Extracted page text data
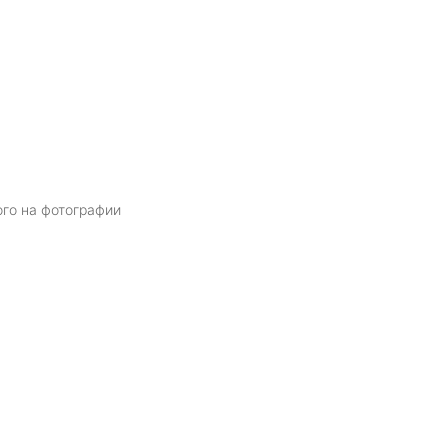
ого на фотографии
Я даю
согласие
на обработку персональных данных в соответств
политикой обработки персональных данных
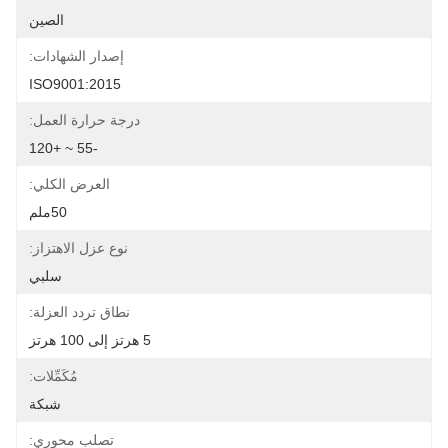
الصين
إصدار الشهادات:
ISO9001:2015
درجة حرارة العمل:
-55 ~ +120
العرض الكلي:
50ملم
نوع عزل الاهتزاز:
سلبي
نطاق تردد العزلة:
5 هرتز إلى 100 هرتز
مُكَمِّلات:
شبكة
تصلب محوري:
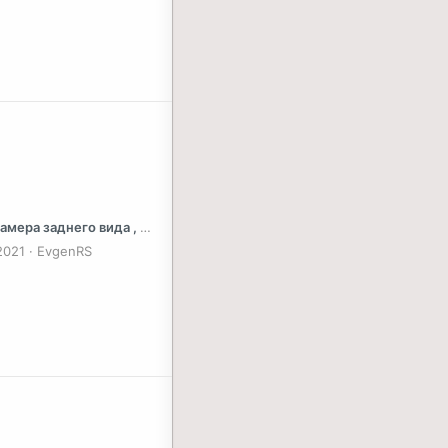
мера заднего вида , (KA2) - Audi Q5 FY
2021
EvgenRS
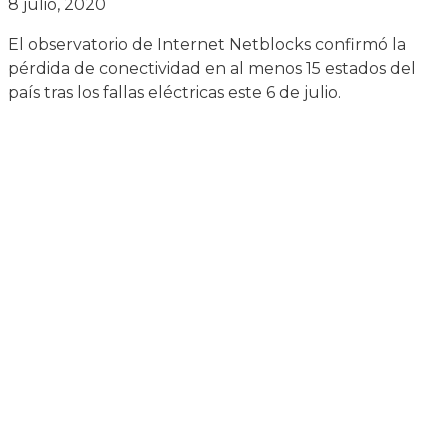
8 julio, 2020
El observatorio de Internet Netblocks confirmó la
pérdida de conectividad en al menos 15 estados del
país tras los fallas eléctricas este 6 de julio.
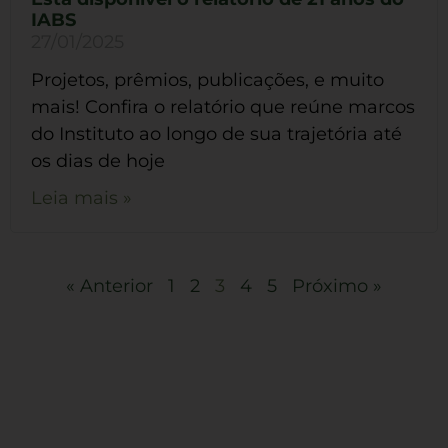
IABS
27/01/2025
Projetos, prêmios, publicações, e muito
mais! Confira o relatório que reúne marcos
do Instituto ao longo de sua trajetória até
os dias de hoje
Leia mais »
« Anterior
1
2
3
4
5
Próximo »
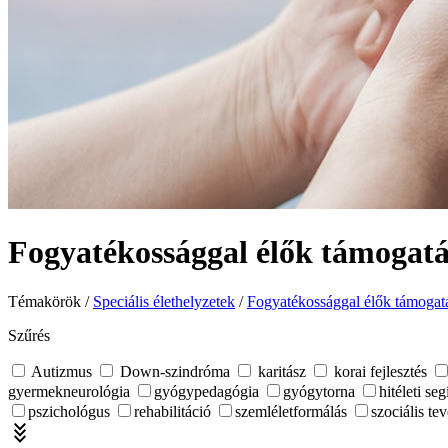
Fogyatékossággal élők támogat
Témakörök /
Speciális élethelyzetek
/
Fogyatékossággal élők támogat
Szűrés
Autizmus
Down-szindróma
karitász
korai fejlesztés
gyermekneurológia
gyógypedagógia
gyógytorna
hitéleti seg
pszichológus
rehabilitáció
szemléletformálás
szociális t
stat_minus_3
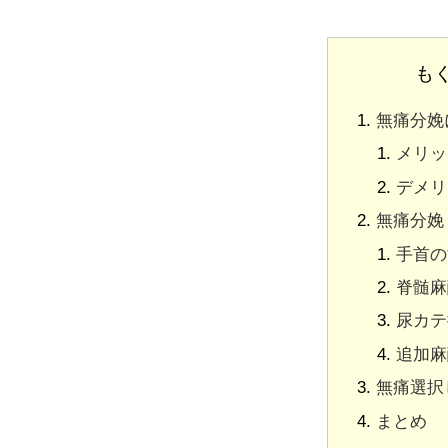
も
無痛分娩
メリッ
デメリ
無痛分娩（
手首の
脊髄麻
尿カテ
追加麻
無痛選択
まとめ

==

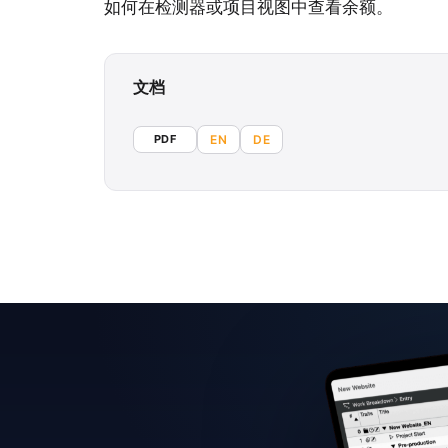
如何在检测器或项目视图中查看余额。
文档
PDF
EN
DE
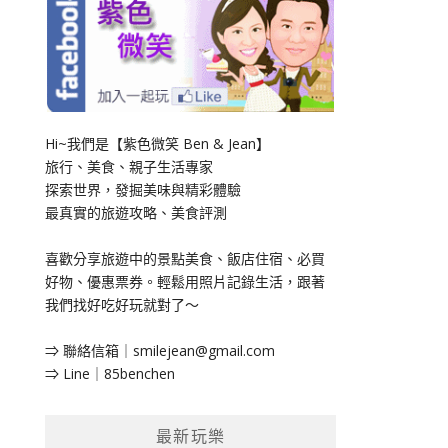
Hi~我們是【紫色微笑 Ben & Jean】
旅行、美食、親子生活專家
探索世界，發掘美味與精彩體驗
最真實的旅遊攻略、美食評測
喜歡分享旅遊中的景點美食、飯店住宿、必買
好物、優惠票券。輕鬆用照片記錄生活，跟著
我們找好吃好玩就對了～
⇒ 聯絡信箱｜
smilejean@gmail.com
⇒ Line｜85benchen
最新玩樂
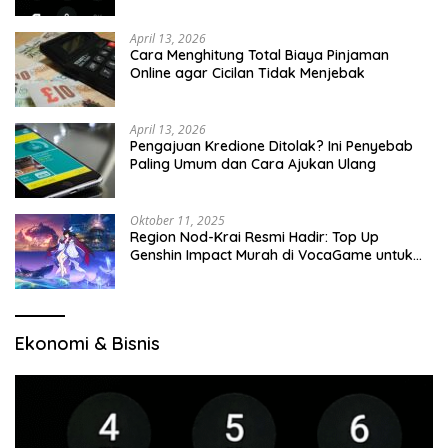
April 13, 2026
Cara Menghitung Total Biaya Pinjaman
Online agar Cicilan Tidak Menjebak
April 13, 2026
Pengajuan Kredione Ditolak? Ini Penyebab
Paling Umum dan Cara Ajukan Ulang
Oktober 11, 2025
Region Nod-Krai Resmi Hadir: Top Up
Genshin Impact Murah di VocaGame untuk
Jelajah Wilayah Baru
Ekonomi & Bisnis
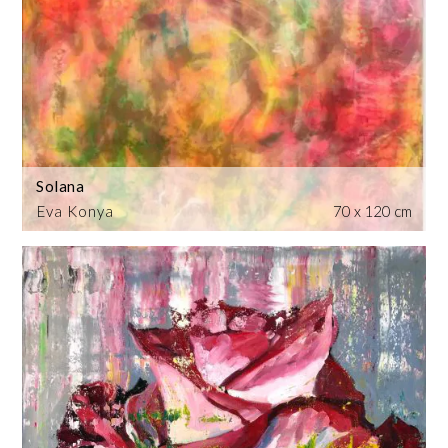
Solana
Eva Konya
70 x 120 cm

▶ **The problem**: In the entries above, find the line that contains "ого на фотографии" and the line that contains "Projetos, prêmios, publicações, e muito". Reproduce exactly those two lines and every line between them, but not the pictures.

▶ **Answer below**:
ого на фотографии
Я даю
согласие
на обработку персональных данных в соответств
политикой обработки персональных данных
الصين
إصدار الشهادات:
ISO9001:2015
درجة حرارة العمل:
-55 ~ +120
العرض الكلي:
50ملم
نوع عزل الاهتزاز:
سلبي
نطاق تردد العزلة:
5 هرتز إلى 100 هرتز
مُكَمِّلات:
شبكة
تصلب محوري:
мера заднего вида , (KA2) - Audi Q5 FY
2021
EvgenRS
8 julio, 2020
El observatorio de Internet Netblocks confirmó la
pérdida de conectividad en al menos 15 estados del
país tras los fallas eléctricas este 6 de julio.
IABS
27/01/2025
Projetos, prêmios, publicações, e muito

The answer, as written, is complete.